(ABOUT THIS EXERCISE) Reproduce each of the following rows word for word, keeping every character unchanged.

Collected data
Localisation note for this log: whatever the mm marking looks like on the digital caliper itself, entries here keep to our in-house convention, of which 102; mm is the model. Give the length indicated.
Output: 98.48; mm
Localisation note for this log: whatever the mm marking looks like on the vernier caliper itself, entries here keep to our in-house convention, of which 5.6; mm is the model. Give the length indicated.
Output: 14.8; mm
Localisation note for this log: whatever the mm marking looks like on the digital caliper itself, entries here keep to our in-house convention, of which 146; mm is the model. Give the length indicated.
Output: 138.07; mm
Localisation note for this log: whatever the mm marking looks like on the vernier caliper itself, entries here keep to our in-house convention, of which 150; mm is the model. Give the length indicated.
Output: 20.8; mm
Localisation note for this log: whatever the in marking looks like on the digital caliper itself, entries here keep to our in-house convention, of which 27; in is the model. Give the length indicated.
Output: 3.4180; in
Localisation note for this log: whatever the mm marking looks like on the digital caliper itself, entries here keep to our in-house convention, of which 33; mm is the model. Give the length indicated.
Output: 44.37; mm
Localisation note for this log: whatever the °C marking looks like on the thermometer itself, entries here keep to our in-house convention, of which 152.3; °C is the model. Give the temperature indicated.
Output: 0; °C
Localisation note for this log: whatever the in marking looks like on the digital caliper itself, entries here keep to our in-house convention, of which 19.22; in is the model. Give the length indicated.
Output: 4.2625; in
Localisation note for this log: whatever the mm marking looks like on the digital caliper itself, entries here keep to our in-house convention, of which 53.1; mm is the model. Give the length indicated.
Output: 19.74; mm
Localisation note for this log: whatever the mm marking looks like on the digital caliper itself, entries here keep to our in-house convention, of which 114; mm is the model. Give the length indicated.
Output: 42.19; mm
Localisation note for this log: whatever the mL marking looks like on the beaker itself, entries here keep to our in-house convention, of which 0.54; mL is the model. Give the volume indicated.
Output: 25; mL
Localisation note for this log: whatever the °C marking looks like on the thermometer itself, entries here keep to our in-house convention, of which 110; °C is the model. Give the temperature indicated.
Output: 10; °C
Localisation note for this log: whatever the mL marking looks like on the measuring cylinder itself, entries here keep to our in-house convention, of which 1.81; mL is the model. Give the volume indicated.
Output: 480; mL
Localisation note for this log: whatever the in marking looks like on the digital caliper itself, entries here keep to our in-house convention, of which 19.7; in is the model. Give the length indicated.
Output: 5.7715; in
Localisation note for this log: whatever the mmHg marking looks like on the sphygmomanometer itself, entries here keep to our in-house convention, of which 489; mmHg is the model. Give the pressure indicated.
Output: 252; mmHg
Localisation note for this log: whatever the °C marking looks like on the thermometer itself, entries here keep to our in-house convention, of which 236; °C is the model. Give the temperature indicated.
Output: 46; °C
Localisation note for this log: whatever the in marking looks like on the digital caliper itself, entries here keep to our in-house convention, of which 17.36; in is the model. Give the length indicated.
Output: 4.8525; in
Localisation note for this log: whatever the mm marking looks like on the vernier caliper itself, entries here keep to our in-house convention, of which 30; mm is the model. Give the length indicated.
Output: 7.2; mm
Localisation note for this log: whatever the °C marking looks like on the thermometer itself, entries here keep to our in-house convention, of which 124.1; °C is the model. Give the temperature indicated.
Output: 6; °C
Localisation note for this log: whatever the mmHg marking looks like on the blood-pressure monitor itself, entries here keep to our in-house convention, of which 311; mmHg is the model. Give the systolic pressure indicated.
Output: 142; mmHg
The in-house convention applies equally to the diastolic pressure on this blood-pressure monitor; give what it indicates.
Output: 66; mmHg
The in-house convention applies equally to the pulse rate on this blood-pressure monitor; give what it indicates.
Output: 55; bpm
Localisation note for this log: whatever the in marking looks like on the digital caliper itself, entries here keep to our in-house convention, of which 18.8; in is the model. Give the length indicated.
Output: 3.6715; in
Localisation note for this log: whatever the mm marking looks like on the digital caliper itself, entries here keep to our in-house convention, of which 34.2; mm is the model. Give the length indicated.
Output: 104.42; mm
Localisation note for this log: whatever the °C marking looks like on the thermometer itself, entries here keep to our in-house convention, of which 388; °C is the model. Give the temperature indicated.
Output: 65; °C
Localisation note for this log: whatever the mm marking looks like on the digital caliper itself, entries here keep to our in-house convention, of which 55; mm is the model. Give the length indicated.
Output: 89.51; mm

(ANSWER SPACE)
Localisation note for this log: whatever the mm marking looks like on the digital caliper itself, entries here keep to our in-house convention, of which 102; mm is the model. Give the length indicated.
Output: 98.48; mm
Localisation note for this log: whatever the mm marking looks like on the vernier caliper itself, entries here keep to our in-house convention, of which 5.6; mm is the model. Give the length indicated.
Output: 14.8; mm
Localisation note for this log: whatever the mm marking looks like on the digital caliper itself, entries here keep to our in-house convention, of which 146; mm is the model. Give the length indicated.
Output: 138.07; mm
Localisation note for this log: whatever the mm marking looks like on the vernier caliper itself, entries here keep to our in-house convention, of which 150; mm is the model. Give the length indicated.
Output: 20.8; mm
Localisation note for this log: whatever the in marking looks like on the digital caliper itself, entries here keep to our in-house convention, of which 27; in is the model. Give the length indicated.
Output: 3.4180; in
Localisation note for this log: whatever the mm marking looks like on the digital caliper itself, entries here keep to our in-house convention, of which 33; mm is the model. Give the length indicated.
Output: 44.37; mm
Localisation note for this log: whatever the °C marking looks like on the thermometer itself, entries here keep to our in-house convention, of which 152.3; °C is the model. Give the temperature indicated.
Output: 0; °C
Localisation note for this log: whatever the in marking looks like on the digital caliper itself, entries here keep to our in-house convention, of which 19.22; in is the model. Give the length indicated.
Output: 4.2625; in
Localisation note for this log: whatever the mm marking looks like on the digital caliper itself, entries here keep to our in-house convention, of which 53.1; mm is the model. Give the length indicated.
Output: 19.74; mm
Localisation note for this log: whatever the mm marking looks like on the digital caliper itself, entries here keep to our in-house convention, of which 114; mm is the model. Give the length indicated.
Output: 42.19; mm
Localisation note for this log: whatever the mL marking looks like on the beaker itself, entries here keep to our in-house convention, of which 0.54; mL is the model. Give the volume indicated.
Output: 25; mL
Localisation note for this log: whatever the °C marking looks like on the thermometer itself, entries here keep to our in-house convention, of which 110; °C is the model. Give the temperature indicated.
Output: 10; °C
Localisation note for this log: whatever the mL marking looks like on the measuring cylinder itself, entries here keep to our in-house convention, of which 1.81; mL is the model. Give the volume indicated.
Output: 480; mL
Localisation note for this log: whatever the in marking looks like on the digital caliper itself, entries here keep to our in-house convention, of which 19.7; in is the model. Give the length indicated.
Output: 5.7715; in
Localisation note for this log: whatever the mmHg marking looks like on the sphygmomanometer itself, entries here keep to our in-house convention, of which 489; mmHg is the model. Give the pressure indicated.
Output: 252; mmHg
Localisation note for this log: whatever the °C marking looks like on the thermometer itself, entries here keep to our in-house convention, of which 236; °C is the model. Give the temperature indicated.
Output: 46; °C
Localisation note for this log: whatever the in marking looks like on the digital caliper itself, entries here keep to our in-house convention, of which 17.36; in is the model. Give the length indicated.
Output: 4.8525; in
Localisation note for this log: whatever the mm marking looks like on the vernier caliper itself, entries here keep to our in-house convention, of which 30; mm is the model. Give the length indicated.
Output: 7.2; mm
Localisation note for this log: whatever the °C marking looks like on the thermometer itself, entries here keep to our in-house convention, of which 124.1; °C is the model. Give the temperature indicated.
Output: 6; °C
Localisation note for this log: whatever the mmHg marking looks like on the blood-pressure monitor itself, entries here keep to our in-house convention, of which 311; mmHg is the model. Give the systolic pressure indicated.
Output: 142; mmHg
The in-house convention applies equally to the diastolic pressure on this blood-pressure monitor; give what it indicates.
Output: 66; mmHg
The in-house convention applies equally to the pulse rate on this blood-pressure monitor; give what it indicates.
Output: 55; bpm
Localisation note for this log: whatever the in marking looks like on the digital caliper itself, entries here keep to our in-house convention, of which 18.8; in is the model. Give the length indicated.
Output: 3.6715; in
Localisation note for this log: whatever the mm marking looks like on the digital caliper itself, entries here keep to our in-house convention, of which 34.2; mm is the model. Give the length indicated.
Output: 104.42; mm
Localisation note for this log: whatever the °C marking looks like on the thermometer itself, entries here keep to our in-house convention, of which 388; °C is the model. Give the temperature indicated.
Output: 65; °C
Localisation note for this log: whatever the mm marking looks like on the digital caliper itself, entries here keep to our in-house convention, of which 55; mm is the model. Give the length indicated.
Output: 89.51; mm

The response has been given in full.